Wherever "przypadku" turns up in the entries, copy out the line that holds it.

== Segment start ==

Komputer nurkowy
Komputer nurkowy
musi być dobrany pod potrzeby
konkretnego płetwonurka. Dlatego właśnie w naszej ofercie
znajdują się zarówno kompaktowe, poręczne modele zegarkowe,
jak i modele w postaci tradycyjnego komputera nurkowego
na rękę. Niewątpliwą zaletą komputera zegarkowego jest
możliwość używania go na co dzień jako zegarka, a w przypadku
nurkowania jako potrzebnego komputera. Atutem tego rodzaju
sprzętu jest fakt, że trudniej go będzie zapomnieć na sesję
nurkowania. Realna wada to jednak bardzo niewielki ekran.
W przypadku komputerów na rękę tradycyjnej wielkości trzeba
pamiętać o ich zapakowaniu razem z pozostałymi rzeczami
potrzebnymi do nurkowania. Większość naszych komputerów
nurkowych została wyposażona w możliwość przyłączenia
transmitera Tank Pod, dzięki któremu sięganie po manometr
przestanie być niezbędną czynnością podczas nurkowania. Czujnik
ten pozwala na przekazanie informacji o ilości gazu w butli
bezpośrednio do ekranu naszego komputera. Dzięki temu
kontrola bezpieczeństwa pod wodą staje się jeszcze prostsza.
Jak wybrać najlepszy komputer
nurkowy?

== Segment end ==

◆ ANSWER BOX ◆
możliwość używania go na co dzień jako zegarka, a w przypadku
W przypadku komputerów na rękę tradycyjnej wielkości trzeba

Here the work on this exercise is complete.